Although I’ll post it in my usual places, I’m doing this review specifically for a FB group I am involved with, called “This Gay Book I Loved.” https://www.facebook.com/groups/46318... This group is designed to discuss books by, about, or for gay/bi men that fall outside the standard M/M market, and that embrace a variety of genres where it’s not all about the relationship. I’m posting this review here because it should have been a perfect fit our “This Gay Book I Loved.” Instead, it is a near miss, and I’ll explain why I think so.

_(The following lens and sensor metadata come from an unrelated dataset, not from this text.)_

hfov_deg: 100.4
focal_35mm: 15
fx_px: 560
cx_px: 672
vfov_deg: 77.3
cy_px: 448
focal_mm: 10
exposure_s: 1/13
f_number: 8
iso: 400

I HAD to read this book. I love re-casting classic stories, whether Dickens’ “A Christmas Carol” or any well-known myth or fairytale. So, “Beau and the Beast” by Kay Simone was a must-read. Simone is a good writer—and at times a wonderful writer. The tricky part of writing a new take on a classic is that it has to be simultaneously (1) fresh and (2) familiar. This can lead to some pretty contrived narrative, and Simone falls into this trap now and then in the course of this very long book. Her plot drags in places, but on the whole I really liked it. I especially enjoyed the very “now” twist she gives to the end of the tale, although the epilogue felt both a little wordy while being oddly perfunctory.

Simone works very hard to delve into the personalities of both Beau and Wolfram. She wants us to know them and understand them inside and out. From Beau’s younger brother Noah, physically different because of a cataclysmic event that happened when they were young; to Wolfram’s own murky childhood in the shadow of his father Isidore, we gradually come to know what makes these two men tick. It is a long way from Disney’s films, because there’s a philosophical bent to this story that makes it more thoughtful than most fables. On the other hand, it’s not as stylized or symbolist as Jean Cocteau’s famous 1946 film “La Belle et la Bete” (in which the beast was played by Cocteau’s gorgeous boyfriend).

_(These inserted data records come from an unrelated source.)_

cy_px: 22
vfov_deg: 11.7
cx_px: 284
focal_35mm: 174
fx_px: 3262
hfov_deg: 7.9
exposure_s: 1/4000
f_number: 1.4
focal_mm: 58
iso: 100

From this end, I give it four stars.

However, I also wanted to take away a star, giving it three (which is not bad for me, but not a rave, either), because the author has chosen to place this great idea for a gay spin on a classic fable squarely into the gooey heart of throbbing gay romance. I know this is supposed to be about Beau falling in love with the beast (no spoiler here, but stop reading now, because spoilers follow). But there is a huge amount of sex between Beau and Wolfram, and it is covered in great, many-paged, sometimes tedious detail. Even the very first scene between these two made me squidgy, because, IT’S A FAIRY TALE and discussions of pretty little strong-spirited Beau and Wolfram’s massive, uh, junk, just don’t fit into my vision of what a gay version of this story should be. Plus, to be honest, I kept having uncomfortable images of Dorothy getting intimate with the Cowardly Lion, and, just, ew.

Personally, I would have cut 90% of the sex from this book, and just left the love, because that’s where the story and the author shine. To me, this is a book that could have a wider audience in a world where gay men in love is gradually becoming less frightening than a cursed beast. By choosing the path she does, Simone automatically limits the audience to hardcore m/m fans who demand lots of on-page heat. And that’s too bad, because it’s a great idea.